Aus dem Französischen von Peter Trier. Port-au-Prince ist die Stadt der "sanften Debakel", reibungslos eingefädelt von denen, die davon profitieren. Wer sich ihnen entgegenstellt, riskiert sein Leben. So wie Raymond Berthier, ein Richter, der zu hartnäckig über die Machenschaften gewisser Kreise ermittelt hat. Sechs Monate später sucht seine Tochter Brune den Verlust mithilfe der Musik zu verarbeiten, während ihr Onkel Pierre seine Verbindungen spielen lässt, um Einblick in die Ermittlungen zu erhalten. Um Brune und Pierre herum Ézéchiel, Dichter und revolutionärer Straßenkämpfer, Waner, der auf Gewaltlosigkeit setzt, Cyprien, ein junger Rechtsanwalt mit Aussichten auf eine große Karriere und der französische Journalist Francis.Bei einem gemeinsamen Ausflug in das Küstenstädtchen Médéquilla überstürzen sich die Ereignisse.
Im Perlentaucher:
Unglück.

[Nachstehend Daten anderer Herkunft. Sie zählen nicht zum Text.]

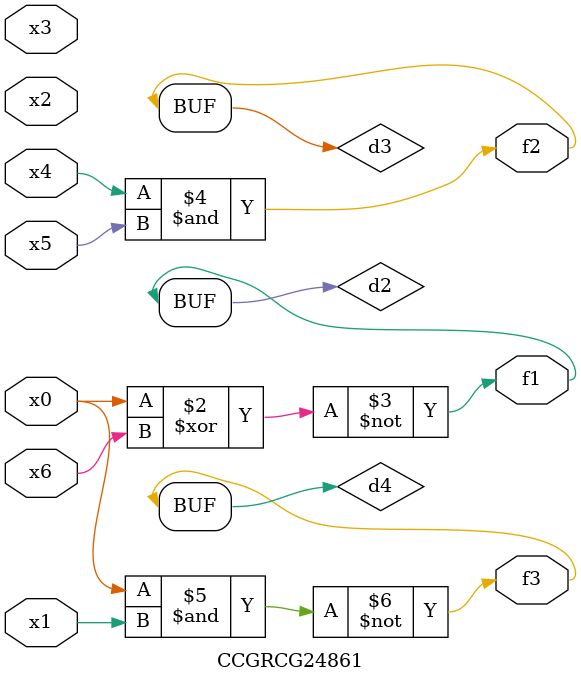
<source format=v>
module CCGRCG24861(
	input x0, x1, x2, x3, x4, x5, x6,
	output f1, f2, f3
);

	wire d1, d2, d3, d4;

	nor (d1, x0);
	xnor (d2, x0, x6);
	and (d3, x4, x5);
	nand (d4, x0, x1);
	assign f1 = d2;
	assign f2 = d3;
	assign f3 = d4;
endmodule

</source>
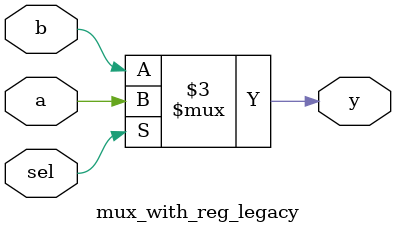
<source format=sv>
module mux_with_reg_legacy(
  input  logic a, b, sel,
  output reg   y
);
  // 'reg' é variável procedural (legado).
  always @* begin
    if (sel) y = a;
    else     y = b;
  end
endmodule

</source>
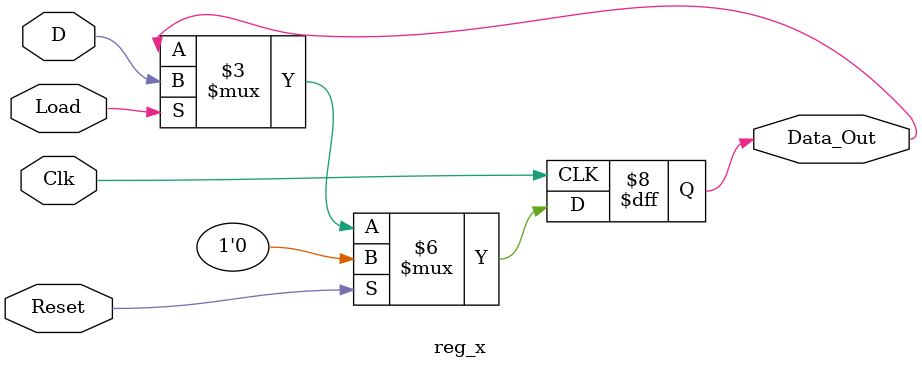
<source format=sv>
module reg_8 (input  logic Clk, Reset, Shift_In, Load, Shift_En,
              input  logic [7:0]  D,
              output logic Shift_Out,
              output logic [7:0]  Data_Out);

    always_ff @ (posedge Clk)
    begin
	 	 if (Reset) 
			  Data_Out <= 8'h0;
		 else if (Load)
			  Data_Out <= D;
		 else if (Shift_En)
		begin
			  Data_Out <= { Shift_In, Data_Out[7:1] }; 
	    end
    end
	
    assign Shift_Out = Data_Out[0];

endmodule




module reg_x (input  logic Clk, Reset, Load,
              input  logic D,
              output logic Data_Out);

    always_ff @ (posedge Clk)
    begin
	 	 if (Reset) 
			  Data_Out <= 1'h0;
		 else if (Load)
			  Data_Out <= D;
		else	
			  Data_Out <= Data_Out;
	    end

endmodule
</source>
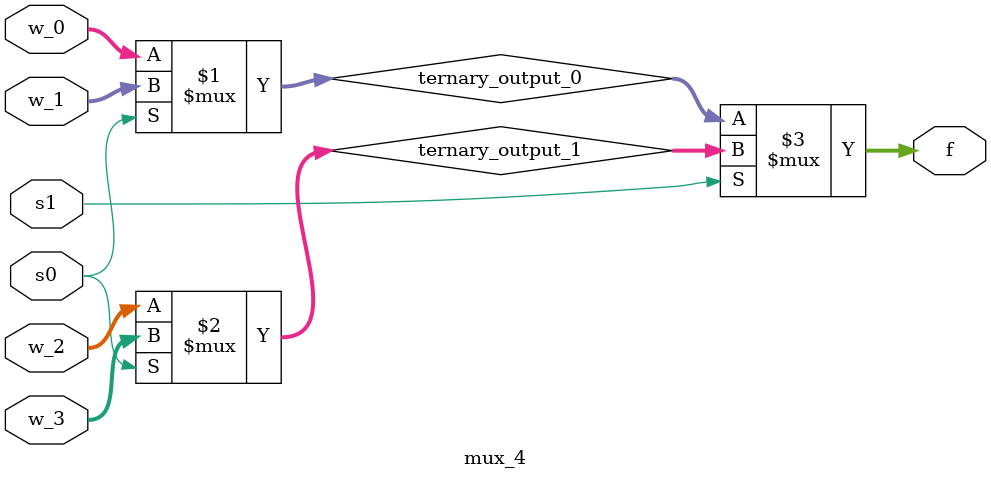
<source format=v>
module mux_4(w_0, w_1, w_2,w_3, f, s0, s1);
//Building 4x1 mux

input [31:0] w_0, w_1, w_2, w_3;
input s0,s1;
output [31:0] f;
 wire [31:0] ternary_output_0, ternary_output_1;
 
assign ternary_output_0 = s0 ? w_1 : w_0;
assign ternary_output_1 = s0 ? w_3 : w_2;
assign f = s1 ? ternary_output_1  : ternary_output_0;

endmodule
</source>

Nichts als Unglück
"Sanfte Debakel" ist ein schmaler Roman von kaum mehr als hundertfünfzig Seiten, ein vielstimmiger Gesang aus Furcht, Trauer und Sehnsucht. Lahens verbindet darin zärtliche Momente, einen scharfsichtigen Blick auf das Land und Genre-Elemente mit den Traditionen der haitianischen Lyrik. Die Intimität mit dem Denken und Fühlen der Menschen straft jeden ideologischen Blick auf das Land Lügen. Thekla Dannenberg in "Wo wir nicht sind"
Rezensionsnotiz zu
Frankfurter Rundschau, 18.08.2021
Rezensentin Andrea Pollmeier hält den im französischen Original bereits 2018 erschienenen Roman der haitianischen Autorin Yanick Lahens für hochaktuell. Die Autorin führt den Leser in die vielschichtige Gemengelage einer von der Zerstörung demokratischer Strukturen bedrohten Gesellschaft, erklärt Pollmeier. Lahens' Gesellschaftsanalyse funktioniert laut Pollmeier szenisch, indem die Autorin Figuren verschiedener sozialer Herkunft präsentiert und sie in den Gesamtzusammenhang stellt. Ein ermordeter Richter, aufstrebende junge Männer, Oligarchen und sogar eine Kamera, die die Presse repräsentiert, wechseln sich erzählperspektivisch ab, so die Rezensentin. Das alles wirkt auf Pollmeier desolat, aber nicht ganz frei von Hoffnung.
Rezensionsnotiz zu
Deutschlandfunk Kultur, 20.05.2021
Rezensentin Victoria Eglau ist beeindruckt von der Art, wie uns die haitianische Autorin am Beispiel einer Handvoll Romanprotagonisten das Leben auf Haiti zeigt. Wir werden zu allen möglichen Schauplätzen mitgenommen, zu Armen und Reichen, mutigen Aufklärern und kriminellen Aufsteigern - alle aber vereint, so die Kritikerin, der Traum von einem anderen Leben. Nicht nur die Beschreibung der Verhältnisse auf Haiti hat es der Kritikerin angetan, vielmehr lobt sie insgesamt den Stil des in einer "bildreichen, poetischen, zum Teil stakkatohaften Sprache" vorgelegten Romans. Ihr gefällt, wie über die Menschen des Romans und ihre Träume geschrieben wird, wie sie aber auch selbst zu Wort zu kommen scheinen und so als komplexe Charaktere auch die Komplexität Haitis aufzeigen.